Ca y est, nous sommes en route ! Premier tour de clé de contact et un sentiment mitigé : à la fois la fierté et la joie d’avoir accompli toutes les étapes nécessaires à ce départ et quelques craintes aussi. Qu’est-ce qui nous attend ? Est-ce que l’aventure dans laquelle nous nous lançons va convenir à toute la famille ? Est-ce que les enfants vont s’adapter à ce nouveau mode de vie ? N’a t’on pas un peu trop idéalisé le voyage au long cours en famille ?

Bon, nous verrons bien, en attendant nous nous focalisons plus sur les premières étapes, une forme de rodage, en quelque sorte. S’instaure assez rapidement une routine d’installation : manoeuvres, dépliage des tentes, préparation du repas, etc. De même, le choix des bivouacs devient plus fluide : choix de la destination, un coup d’oeil sur les applications Park4Night et iOverlander pour trouver un lieu adapté et sympa (avec une nette prédilection pour des endroits déserts en bord de plage ou de lac), et vérification de la météo (important quand on dort dans une tente de toit et que la « cuisine » n’est pas abritée).

Au quotidien, nous sommes devenus maîtres en recherche de points d’eau gratuits pour remplir nos jerricanes, avons testé notre super grille de barbecue accrochée sur la roue de secours, nous nous lavons avec 3 litres d’eau pour 7 grâce au pulvérisateur de jardin, cuisinons presque comme à la maison… bref aucuns regrets !

Petit à petit, chacun trouve sa place et son rythme. La vie au grand air plait à tout le monde ! Il faut dire que nous avons eu de la chance, nous n’avons presque pas essuyé de pluie (au bivouac, pas sur la route!).

La route

Nous nous familiarisons doucement avec la conduite du Land et sa remorque. La longueur totale de 9 mètres nous force à anticiper les routes en épingles et à éviter les demi-tours. Niveau poids (3,5T), c’est un peu chaud pour les démarrages en côte.

Nous avons fait fait le choix de ne pas trop nous attarder en Europe du Sud, car nous y avons déjà passé des vacances et nous aurons facilement l’occasion d’y revenir dans les années à venir. Et puis, les enfants ont envie d’exotisme, donc on fonce vers la Turquie.

Première pause : Dubrovnik

Dober dan !

Ce jour-là, nous roulons beaucoup et décidons de pousser jusqu’à Dubrovnik malgré une heure d’arrivée tardive et nocturne. Nous avons repéré un petit camping familial, d’où nous pourrons prendre un bus pour aller visiter la vieille ville. En effet, autant les lieux sympa en pleine nature ne manquent pas en Croatie, autant il n’est, pas facile, de trouver un endroit où passer une nuit agréable, tranquille et au calme près d’une ville touristique. Nous optons donc pour le camping cette fois-ci, assurés de trouver de l’eau, une douche chaude, un accès à pied à une petite plage de sable et un lave-linge, qui plus est. Notre seule inquiétude est la possibilité qu’il y ait une barrière fermée à l’entrée, vue l’heure que le GPS nous indique pour arriver.

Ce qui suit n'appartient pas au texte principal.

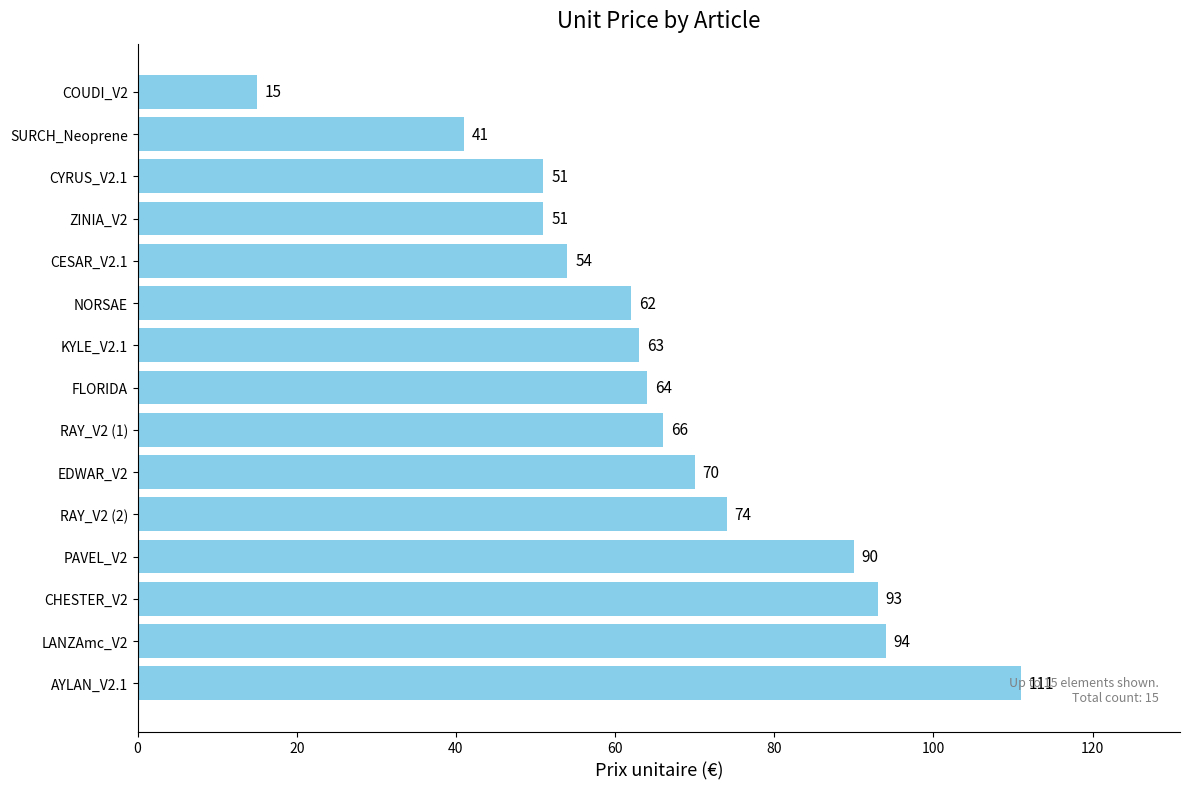

What is the ratio of the value at RAY_V2 (1) to the value at CHESTER_V2?

0.7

Ouf ! Pas de barrière, des emplacements libres côte à côte, il nous en faut 2 pour la remorque et le Land, nous pouvons nous installer et dîner sur le pouce. Alors que nous sommes en train de nous tailler de fines tranches d’une espèce de tome de brebis sur le plan de travail de la remorque côté kitchenette, un vacancier allemand s’approche, goûte le fromage, nous demande des informations, le renifle, le tâte… et nous propose de nous en acheter ! Il a cru que nous étions des marchands de fromage ambulants. Après un bon fou-rire, il repart d’un air un peu gêné !

Le lendemain matin, nous partons à la recherche du bus qui nous emmènera jusqu’à la vieille ville.

Nous déambulons tranquillement dans les nombreuses ruelles, visitons quelques églises, au gré de notre humeur, mangeons quelques parts de pizzas sur le pas d’une porte (ce qui nous vaut quelques selfies avec des chinois trouvant ça cocasse sans doute). Il fait chaud, et la foule de groupes massés derrière un guide tenant une pancarte « Game of Thrones Tour » nous fait chercher un petit coin d’ombre, sur le port, pour déguster une glace ou une bière fraîche.

Puis nous rentrons au camping afin de profiter de la plage en fin d’après-midi. Sur le sentier qui mène la crique, nous cueillons quelques oranges amères qui finirons pressées avec de belles oranges fraîches au petit-déjeuner.

Le lendemain matin, nous replierons le campement sous l’oeil intéressé de 2 couples de retraités en camping-car, très curieux de voir notre chargement et notre organisation.